**Assignment**
Leaving out the pictures, output each record exactly as it stands.

**Supplied records**

··········

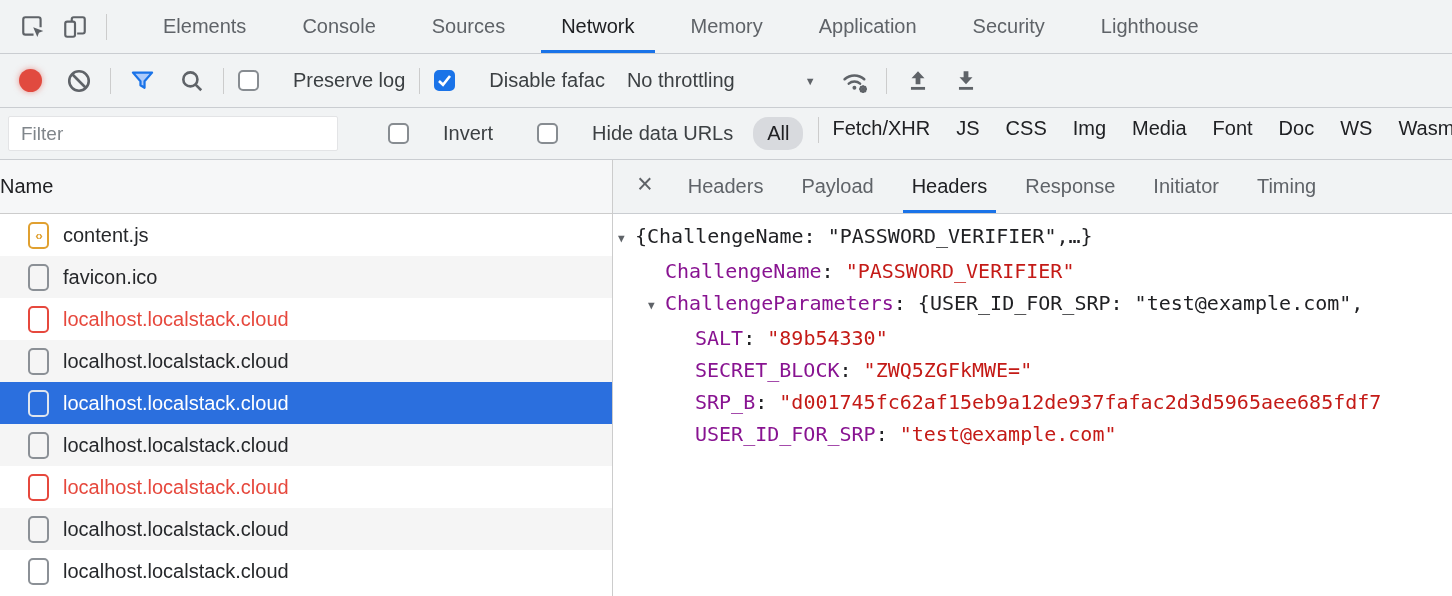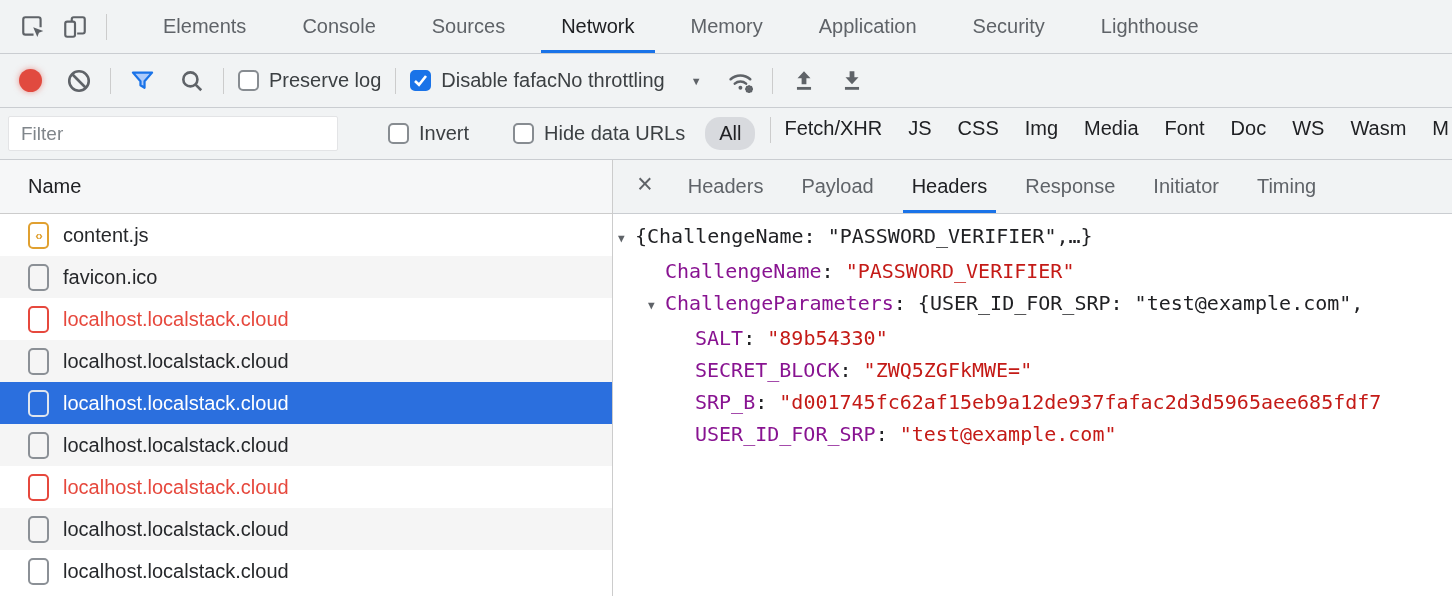--- a/index.html
+++ b/index.html
@@ -24,7 +24,7 @@
   .net-toolbar { height:54px; padding-left:19px; }
   .record-dot { width:23px; height:23px; border-radius:50%; background:#e14a3f; box-shadow:0 0 6px rgba(225,74,63,.55); flex:none; cursor:pointer; }
   .mleft { margin-left:20px; }
-  .cbgroup { display:flex; align-items:center; color:#3c4043; cursor:pointer; white-space:nowrap; }
+  .cbgroup { display:flex; align-items:center; color:#3c4043; cursor:pointer; white-space:nowrap;gap:24px; }
   .cb { width:21px; height:21px; border:2px solid #878c91; border-radius:5px; background:#fff; margin-right:10px; flex:none; display:flex; align-items:center; justify-content:center; }
   .cb.checked { background:#1a73e8; border-color:#1a73e8; }
   .throttle { display:flex; align-items:center; cursor:pointer; white-space:nowrap; }

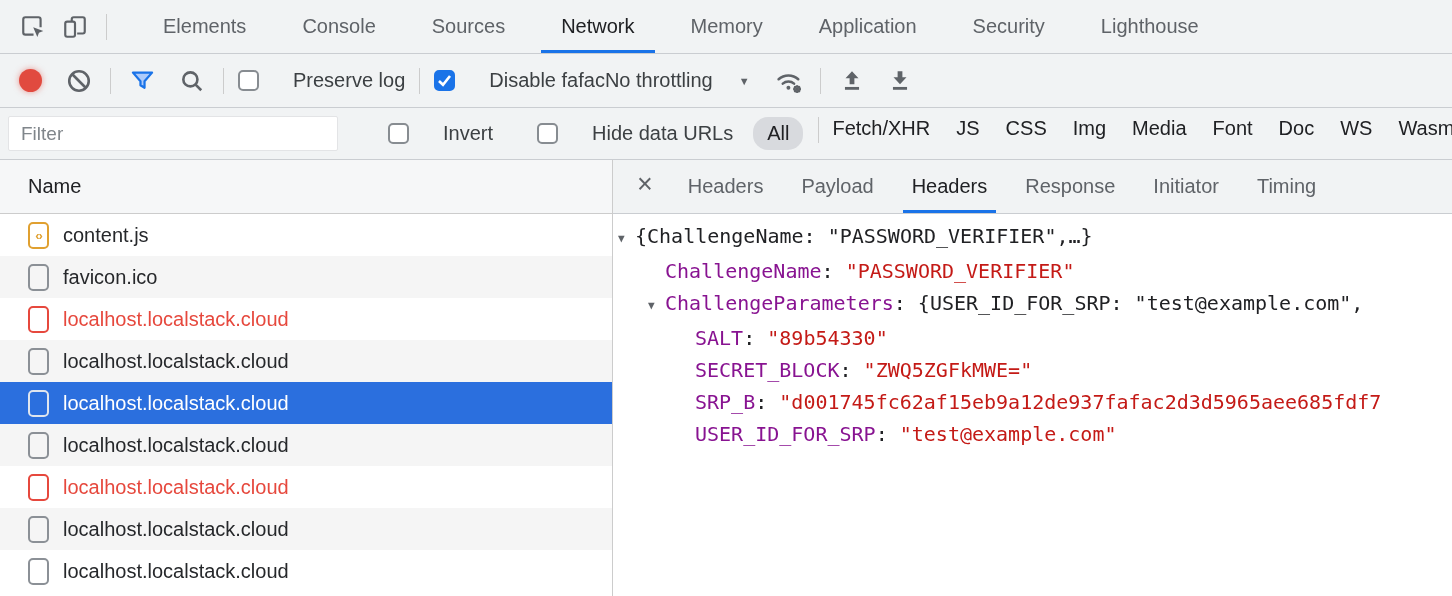--- a/index.html
+++ b/index.html
@@ -27,7 +27,7 @@
   .cbgroup { display:flex; align-items:center; color:#3c4043; cursor:pointer; white-space:nowrap;gap:24px; }
   .cb { width:21px; height:21px; border:2px solid #878c91; border-radius:5px; background:#fff; margin-right:10px; flex:none; display:flex; align-items:center; justify-content:center; }
   .cb.checked { background:#1a73e8; border-color:#1a73e8; }
-  .throttle { display:flex; align-items:center; cursor:pointer; white-space:nowrap; }
+  .throttle { display:flex; align-items:center; margin-left:22px; cursor:pointer; white-space:nowrap;gap:44px; }
   .throttle .caret { font-size:11px; color:#5f6368; margin-left:26px; }
 
   

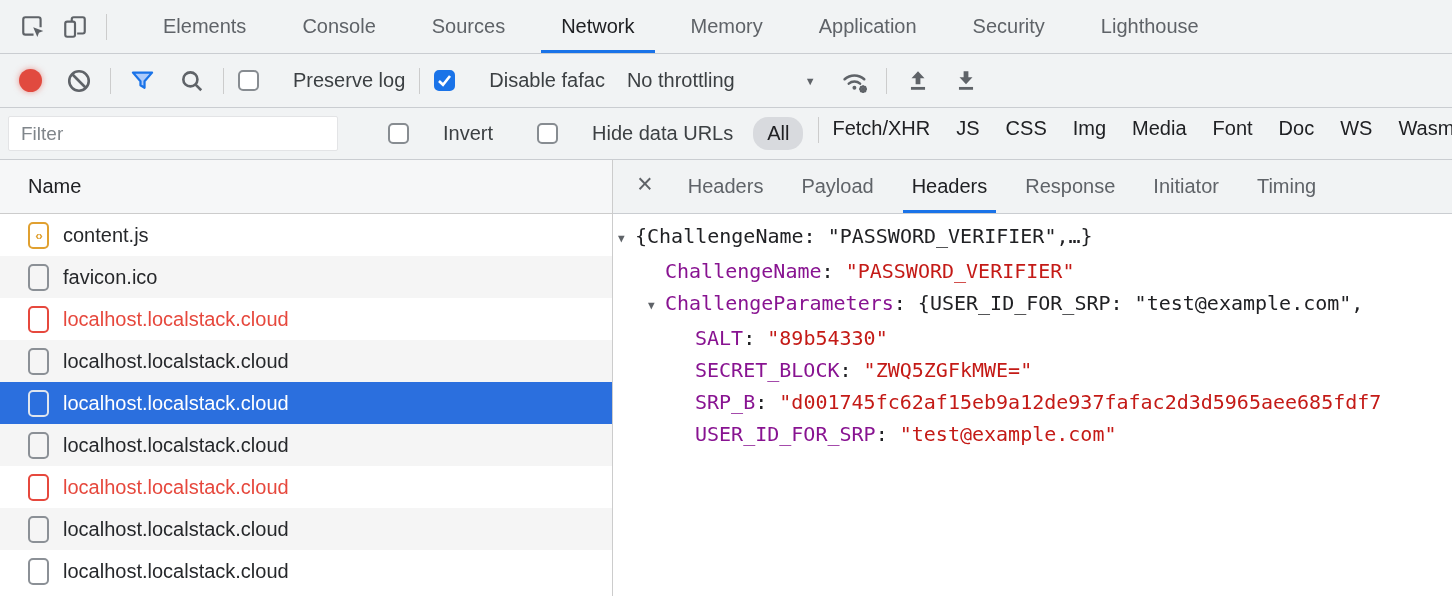--- a/index.html
+++ b/index.html
@@ -44,7 +44,7 @@
   
   .split { display:flex; height:436px; }
   .requests { width:613px; flex:none; border-right:1px solid #ccc; display:flex; flex-direction:column; overflow:hidden; background:#fff; }
-  .name-header { height:54px; flex:none; background:#f6f7f8; border-bottom:1px solid #ccc; display:flex; align-items:center; padding-left:28px; color:#202124; }
+  .name-header { height:54px; flex:none; background:#f6f7f8; border-bottom:1px solid #ccc; display:flex; align-items:center; color:#202124; }
   .rows { flex:1; overflow:hidden; }
   .net-row { height:42px; display:flex; align-items:center; padding-left:28px; background:#fff; color:#26282b; cursor:pointer; white-space:nowrap; }
   .net-row.stripe { background:#f5f5f5; }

··········

**Answer area**
--- a/index.html
+++ b/index.html
@@ -24,7 +24,7 @@
   .net-toolbar { height:54px; padding-left:19px; }
   .record-dot { width:23px; height:23px; border-radius:50%; background:#e14a3f; box-shadow:0 0 6px rgba(225,74,63,.55); flex:none; cursor:pointer; }
   .mleft { margin-left:20px; }
-  .cbgroup { display:flex; align-items:center; color:#3c4043; cursor:pointer; white-space:nowrap; }
+  .cbgroup { display:flex; align-items:center; color:#3c4043; cursor:pointer; white-space:nowrap;gap:24px; }
   .cb { width:21px; height:21px; border:2px solid #878c91; border-radius:5px; background:#fff; margin-right:10px; flex:none; display:flex; align-items:center; justify-content:center; }
   .cb.checked { background:#1a73e8; border-color:#1a73e8; }
   .throttle { display:flex; align-items:center; cursor:pointer; white-space:nowrap; }

--- a/index.html
+++ b/index.html
@@ -27,7 +27,7 @@
   .cbgroup { display:flex; align-items:center; color:#3c4043; cursor:pointer; white-space:nowrap;gap:24px; }
   .cb { width:21px; height:21px; border:2px solid #878c91; border-radius:5px; background:#fff; margin-right:10px; flex:none; display:flex; align-items:center; justify-content:center; }
   .cb.checked { background:#1a73e8; border-color:#1a73e8; }
-  .throttle { display:flex; align-items:center; cursor:pointer; white-space:nowrap; }
+  .throttle { display:flex; align-items:center; margin-left:22px; cursor:pointer; white-space:nowrap;gap:44px; }
   .throttle .caret { font-size:11px; color:#5f6368; margin-left:26px; }
 
   

--- a/index.html
+++ b/index.html
@@ -44,7 +44,7 @@
   
   .split { display:flex; height:436px; }
   .requests { width:613px; flex:none; border-right:1px solid #ccc; display:flex; flex-direction:column; overflow:hidden; background:#fff; }
-  .name-header { height:54px; flex:none; background:#f6f7f8; border-bottom:1px solid #ccc; display:flex; align-items:center; padding-left:28px; color:#202124; }
+  .name-header { height:54px; flex:none; background:#f6f7f8; border-bottom:1px solid #ccc; display:flex; align-items:center; color:#202124; }
   .rows { flex:1; overflow:hidden; }
   .net-row { height:42px; display:flex; align-items:center; padding-left:28px; background:#fff; color:#26282b; cursor:pointer; white-space:nowrap; }
   .net-row.stripe { background:#f5f5f5; }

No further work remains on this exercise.